Pour finir, la quatrième partie « Décolonialités/Constellations » nous invite à retrouver un espace d’échange, d’écoute et de compassion autour de communautés qui contestent l’ordre capitaliste, néolibéral et colonialiste. Par l’intermédiaire de María Galindo, le groupe Mujeres Creando livre un programme combattif pour penser concrètement un mouvement féministe en action dans la Bolivie d’aujourd’hui. Faisant peser la responsabilité sur les ONG et leur reconduction d’un système technocratique qui brime l’émancipation des femmes, Mujeres Creando plaide pour l’élaboration d’un langage propre et une réappropriation de l’espace de la rue. Si avec leur performance Diásporas Críticas elles défendent le support sonique-poétique et une polyphonie par le corps pour délivrer leur message anticolonialiste, Nataliya Tchermalykh examine dans un essai les résistances d’artistes femmes russes et ukrainiennes face à la violence de l’ingérence russe lors du conflit de 2014. La cinéaste-enseignante Dalida María Benfield clôt le recueil avec une analyse intime et politique de ce que permettent des nouveaux médias connectés et solidaires. À l’encontre d’un cyberespace qui a pu favoriser un regard colonisateur, elle invite à garder vives les mémoires que nos corps portent en tant que sujets coloniaux et décoloniaux.

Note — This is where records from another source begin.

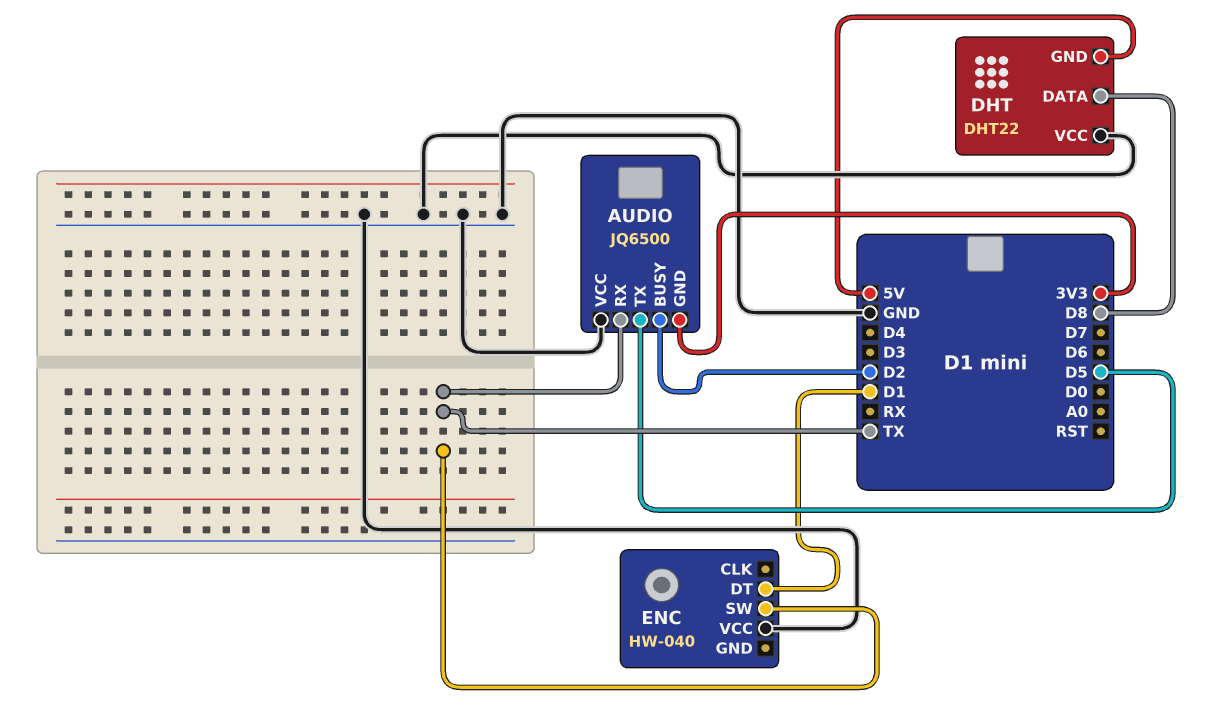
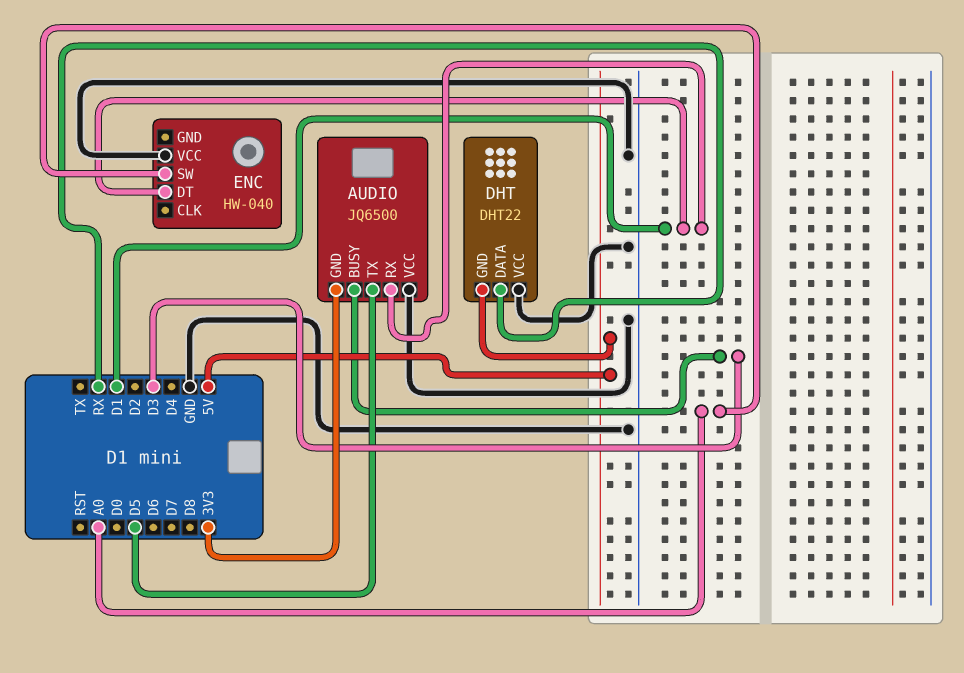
AUDIO pin BUSY: D2 -> D3
AUDIO pin RX: TX -> D1
DHT pin DATA: D8 -> RX
ENC pin SW: TX -> A0

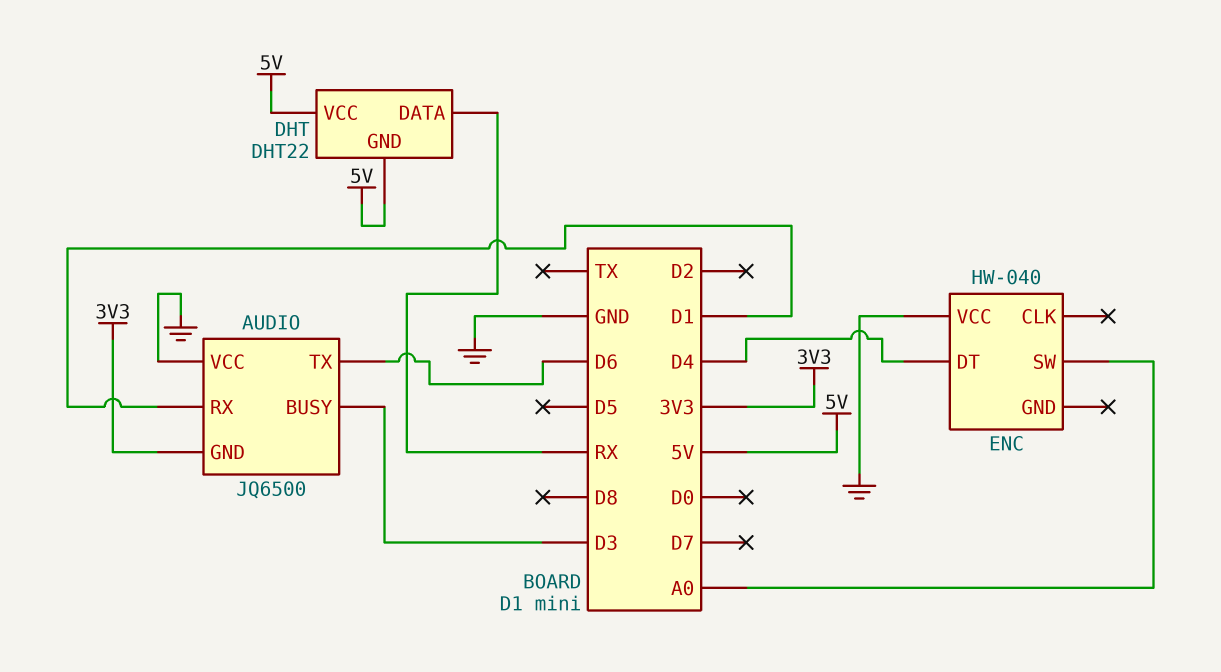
AUDIO pin TX: D5 -> D6
DHT pin VCC: GND -> 5V
ENC pin DT: D1 -> D4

En refermant ces pages où nous avons voyagé entre les pensées, les subjectivités et les engagements de ces autrices, nous nous sentons revigoré·es. Ce parcours stimulant, qui invite à se lever, à dire les vulnérabilités, à réparer des injustices, à nouer des solidarités, nous ressource. Il nous fait du bien nous qui, empêché·e·s et confiné·e·s, sommes dans l’attente du monde d’après.